[Dataset records]
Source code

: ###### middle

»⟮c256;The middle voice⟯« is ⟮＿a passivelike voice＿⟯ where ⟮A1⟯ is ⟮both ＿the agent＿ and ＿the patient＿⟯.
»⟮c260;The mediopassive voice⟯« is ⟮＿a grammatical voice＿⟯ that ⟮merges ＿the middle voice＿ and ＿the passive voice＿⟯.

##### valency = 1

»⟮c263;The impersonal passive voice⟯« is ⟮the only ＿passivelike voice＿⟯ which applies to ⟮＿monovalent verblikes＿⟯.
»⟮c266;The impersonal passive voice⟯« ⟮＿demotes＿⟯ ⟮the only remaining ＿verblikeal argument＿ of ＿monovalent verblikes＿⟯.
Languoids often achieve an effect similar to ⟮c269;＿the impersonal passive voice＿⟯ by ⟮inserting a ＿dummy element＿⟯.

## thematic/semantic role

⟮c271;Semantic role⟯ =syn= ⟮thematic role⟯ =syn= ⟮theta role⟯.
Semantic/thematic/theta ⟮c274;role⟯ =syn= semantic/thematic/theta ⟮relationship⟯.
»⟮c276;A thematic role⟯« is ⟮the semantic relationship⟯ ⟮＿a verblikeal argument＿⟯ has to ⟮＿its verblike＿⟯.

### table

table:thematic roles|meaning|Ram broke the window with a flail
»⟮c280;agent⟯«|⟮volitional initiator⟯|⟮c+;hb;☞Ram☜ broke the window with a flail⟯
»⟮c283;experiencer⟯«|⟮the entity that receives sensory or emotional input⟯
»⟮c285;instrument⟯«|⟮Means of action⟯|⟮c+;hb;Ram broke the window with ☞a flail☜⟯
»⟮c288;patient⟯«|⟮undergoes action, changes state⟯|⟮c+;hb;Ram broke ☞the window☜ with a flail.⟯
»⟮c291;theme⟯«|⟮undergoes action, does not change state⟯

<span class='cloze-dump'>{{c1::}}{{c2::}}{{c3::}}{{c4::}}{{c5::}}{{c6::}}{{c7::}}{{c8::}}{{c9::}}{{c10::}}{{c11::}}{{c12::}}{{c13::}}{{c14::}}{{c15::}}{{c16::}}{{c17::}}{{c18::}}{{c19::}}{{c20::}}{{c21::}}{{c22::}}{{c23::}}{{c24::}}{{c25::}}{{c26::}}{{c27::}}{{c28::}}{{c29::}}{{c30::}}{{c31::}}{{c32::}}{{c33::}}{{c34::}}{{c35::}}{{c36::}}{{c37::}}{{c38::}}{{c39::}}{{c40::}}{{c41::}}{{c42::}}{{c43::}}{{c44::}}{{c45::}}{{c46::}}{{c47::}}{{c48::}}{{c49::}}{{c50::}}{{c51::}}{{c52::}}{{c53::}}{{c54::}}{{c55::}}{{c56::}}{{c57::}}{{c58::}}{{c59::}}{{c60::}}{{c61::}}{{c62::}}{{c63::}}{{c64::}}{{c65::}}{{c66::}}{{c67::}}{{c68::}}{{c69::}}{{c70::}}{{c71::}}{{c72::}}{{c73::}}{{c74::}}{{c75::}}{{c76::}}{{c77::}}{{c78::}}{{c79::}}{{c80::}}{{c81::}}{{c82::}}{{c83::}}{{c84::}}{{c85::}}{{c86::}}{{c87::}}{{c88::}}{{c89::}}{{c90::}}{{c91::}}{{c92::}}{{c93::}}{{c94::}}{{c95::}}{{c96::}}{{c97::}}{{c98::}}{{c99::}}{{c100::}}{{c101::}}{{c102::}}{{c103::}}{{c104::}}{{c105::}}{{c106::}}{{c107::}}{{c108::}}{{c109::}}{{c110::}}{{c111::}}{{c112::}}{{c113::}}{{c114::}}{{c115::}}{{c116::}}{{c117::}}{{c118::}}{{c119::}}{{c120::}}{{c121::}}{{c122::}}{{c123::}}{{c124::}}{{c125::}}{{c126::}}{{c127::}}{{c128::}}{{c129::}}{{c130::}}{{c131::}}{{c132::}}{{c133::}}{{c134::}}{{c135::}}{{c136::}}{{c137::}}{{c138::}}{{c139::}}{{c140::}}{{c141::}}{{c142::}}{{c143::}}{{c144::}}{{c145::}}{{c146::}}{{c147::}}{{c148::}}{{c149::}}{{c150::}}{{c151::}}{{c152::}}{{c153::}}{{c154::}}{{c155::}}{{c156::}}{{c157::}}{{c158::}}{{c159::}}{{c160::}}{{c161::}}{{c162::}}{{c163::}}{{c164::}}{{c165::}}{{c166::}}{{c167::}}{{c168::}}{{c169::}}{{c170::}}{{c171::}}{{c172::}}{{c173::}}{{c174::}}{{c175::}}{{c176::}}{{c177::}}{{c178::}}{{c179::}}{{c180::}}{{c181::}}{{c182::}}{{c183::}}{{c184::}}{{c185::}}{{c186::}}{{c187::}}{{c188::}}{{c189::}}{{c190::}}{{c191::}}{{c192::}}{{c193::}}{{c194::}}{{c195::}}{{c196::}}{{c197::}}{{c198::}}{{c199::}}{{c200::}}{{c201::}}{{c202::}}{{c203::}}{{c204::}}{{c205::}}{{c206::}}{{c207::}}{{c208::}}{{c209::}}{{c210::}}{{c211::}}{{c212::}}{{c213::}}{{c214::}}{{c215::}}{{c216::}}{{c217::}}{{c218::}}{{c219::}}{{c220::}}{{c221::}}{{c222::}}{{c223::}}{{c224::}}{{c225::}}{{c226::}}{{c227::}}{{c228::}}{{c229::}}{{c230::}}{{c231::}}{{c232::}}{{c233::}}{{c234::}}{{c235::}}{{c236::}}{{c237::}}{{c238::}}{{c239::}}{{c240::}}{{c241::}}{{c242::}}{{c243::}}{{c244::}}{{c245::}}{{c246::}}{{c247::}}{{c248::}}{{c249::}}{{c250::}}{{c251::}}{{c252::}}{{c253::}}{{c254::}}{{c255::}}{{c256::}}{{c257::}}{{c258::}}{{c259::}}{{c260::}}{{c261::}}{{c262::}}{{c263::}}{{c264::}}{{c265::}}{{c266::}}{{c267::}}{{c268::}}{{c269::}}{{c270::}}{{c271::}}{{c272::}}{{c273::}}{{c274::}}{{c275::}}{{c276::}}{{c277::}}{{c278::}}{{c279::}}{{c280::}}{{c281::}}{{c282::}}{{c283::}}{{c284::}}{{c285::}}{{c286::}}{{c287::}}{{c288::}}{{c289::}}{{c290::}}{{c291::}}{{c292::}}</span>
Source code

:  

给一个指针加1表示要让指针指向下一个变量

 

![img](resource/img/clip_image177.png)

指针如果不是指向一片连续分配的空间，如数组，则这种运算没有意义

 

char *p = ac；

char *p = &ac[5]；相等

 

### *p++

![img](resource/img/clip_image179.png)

▶ [Your objective]: Retype the data in full, exactly.

▶ [Answer area]:
Source code

: ###### middle

»⟮c256;The middle voice⟯« is ⟮＿a passivelike voice＿⟯ where ⟮A1⟯ is ⟮both ＿the agent＿ and ＿the patient＿⟯.
»⟮c260;The mediopassive voice⟯« is ⟮＿a grammatical voice＿⟯ that ⟮merges ＿the middle voice＿ and ＿the passive voice＿⟯.

##### valency = 1

»⟮c263;The impersonal passive voice⟯« is ⟮the only ＿passivelike voice＿⟯ which applies to ⟮＿monovalent verblikes＿⟯.
»⟮c266;The impersonal passive voice⟯« ⟮＿demotes＿⟯ ⟮the only remaining ＿verblikeal argument＿ of ＿monovalent verblikes＿⟯.
Languoids often achieve an effect similar to ⟮c269;＿the impersonal passive voice＿⟯ by ⟮inserting a ＿dummy element＿⟯.

## thematic/semantic role

⟮c271;Semantic role⟯ =syn= ⟮thematic role⟯ =syn= ⟮theta role⟯.
Semantic/thematic/theta ⟮c274;role⟯ =syn= semantic/thematic/theta ⟮relationship⟯.
»⟮c276;A thematic role⟯« is ⟮the semantic relationship⟯ ⟮＿a verblikeal argument＿⟯ has to ⟮＿its verblike＿⟯.

### table

table:thematic roles|meaning|Ram broke the window with a flail
»⟮c280;agent⟯«|⟮volitional initiator⟯|⟮c+;hb;☞Ram☜ broke the window with a flail⟯
»⟮c283;experiencer⟯«|⟮the entity that receives sensory or emotional input⟯
»⟮c285;instrument⟯«|⟮Means of action⟯|⟮c+;hb;Ram broke the window with ☞a flail☜⟯
»⟮c288;patient⟯«|⟮undergoes action, changes state⟯|⟮c+;hb;Ram broke ☞the window☜ with a flail.⟯
»⟮c291;theme⟯«|⟮undergoes action, does not change state⟯

<span class='cloze-dump'>{{c1::}}{{c2::}}{{c3::}}{{c4::}}{{c5::}}{{c6::}}{{c7::}}{{c8::}}{{c9::}}{{c10::}}{{c11::}}{{c12::}}{{c13::}}{{c14::}}{{c15::}}{{c16::}}{{c17::}}{{c18::}}{{c19::}}{{c20::}}{{c21::}}{{c22::}}{{c23::}}{{c24::}}{{c25::}}{{c26::}}{{c27::}}{{c28::}}{{c29::}}{{c30::}}{{c31::}}{{c32::}}{{c33::}}{{c34::}}{{c35::}}{{c36::}}{{c37::}}{{c38::}}{{c39::}}{{c40::}}{{c41::}}{{c42::}}{{c43::}}{{c44::}}{{c45::}}{{c46::}}{{c47::}}{{c48::}}{{c49::}}{{c50::}}{{c51::}}{{c52::}}{{c53::}}{{c54::}}{{c55::}}{{c56::}}{{c57::}}{{c58::}}{{c59::}}{{c60::}}{{c61::}}{{c62::}}{{c63::}}{{c64::}}{{c65::}}{{c66::}}{{c67::}}{{c68::}}{{c69::}}{{c70::}}{{c71::}}{{c72::}}{{c73::}}{{c74::}}{{c75::}}{{c76::}}{{c77::}}{{c78::}}{{c79::}}{{c80::}}{{c81::}}{{c82::}}{{c83::}}{{c84::}}{{c85::}}{{c86::}}{{c87::}}{{c88::}}{{c89::}}{{c90::}}{{c91::}}{{c92::}}{{c93::}}{{c94::}}{{c95::}}{{c96::}}{{c97::}}{{c98::}}{{c99::}}{{c100::}}{{c101::}}{{c102::}}{{c103::}}{{c104::}}{{c105::}}{{c106::}}{{c107::}}{{c108::}}{{c109::}}{{c110::}}{{c111::}}{{c112::}}{{c113::}}{{c114::}}{{c115::}}{{c116::}}{{c117::}}{{c118::}}{{c119::}}{{c120::}}{{c121::}}{{c122::}}{{c123::}}{{c124::}}{{c125::}}{{c126::}}{{c127::}}{{c128::}}{{c129::}}{{c130::}}{{c131::}}{{c132::}}{{c133::}}{{c134::}}{{c135::}}{{c136::}}{{c137::}}{{c138::}}{{c139::}}{{c140::}}{{c141::}}{{c142::}}{{c143::}}{{c144::}}{{c145::}}{{c146::}}{{c147::}}{{c148::}}{{c149::}}{{c150::}}{{c151::}}{{c152::}}{{c153::}}{{c154::}}{{c155::}}{{c156::}}{{c157::}}{{c158::}}{{c159::}}{{c160::}}{{c161::}}{{c162::}}{{c163::}}{{c164::}}{{c165::}}{{c166::}}{{c167::}}{{c168::}}{{c169::}}{{c170::}}{{c171::}}{{c172::}}{{c173::}}{{c174::}}{{c175::}}{{c176::}}{{c177::}}{{c178::}}{{c179::}}{{c180::}}{{c181::}}{{c182::}}{{c183::}}{{c184::}}{{c185::}}{{c186::}}{{c187::}}{{c188::}}{{c189::}}{{c190::}}{{c191::}}{{c192::}}{{c193::}}{{c194::}}{{c195::}}{{c196::}}{{c197::}}{{c198::}}{{c199::}}{{c200::}}{{c201::}}{{c202::}}{{c203::}}{{c204::}}{{c205::}}{{c206::}}{{c207::}}{{c208::}}{{c209::}}{{c210::}}{{c211::}}{{c212::}}{{c213::}}{{c214::}}{{c215::}}{{c216::}}{{c217::}}{{c218::}}{{c219::}}{{c220::}}{{c221::}}{{c222::}}{{c223::}}{{c224::}}{{c225::}}{{c226::}}{{c227::}}{{c228::}}{{c229::}}{{c230::}}{{c231::}}{{c232::}}{{c233::}}{{c234::}}{{c235::}}{{c236::}}{{c237::}}{{c238::}}{{c239::}}{{c240::}}{{c241::}}{{c242::}}{{c243::}}{{c244::}}{{c245::}}{{c246::}}{{c247::}}{{c248::}}{{c249::}}{{c250::}}{{c251::}}{{c252::}}{{c253::}}{{c254::}}{{c255::}}{{c256::}}{{c257::}}{{c258::}}{{c259::}}{{c260::}}{{c261::}}{{c262::}}{{c263::}}{{c264::}}{{c265::}}{{c266::}}{{c267::}}{{c268::}}{{c269::}}{{c270::}}{{c271::}}{{c272::}}{{c273::}}{{c274::}}{{c275::}}{{c276::}}{{c277::}}{{c278::}}{{c279::}}{{c280::}}{{c281::}}{{c282::}}{{c283::}}{{c284::}}{{c285::}}{{c286::}}{{c287::}}{{c288::}}{{c289::}}{{c290::}}{{c291::}}{{c292::}}</span>
Source code

:  

给一个指针加1表示要让指针指向下一个变量

 

![img](resource/img/clip_image177.png)

指针如果不是指向一片连续分配的空间，如数组，则这种运算没有意义

 

char *p = ac；

char *p = &ac[5]；相等

 

### *p++

![img](resource/img/clip_image179.png)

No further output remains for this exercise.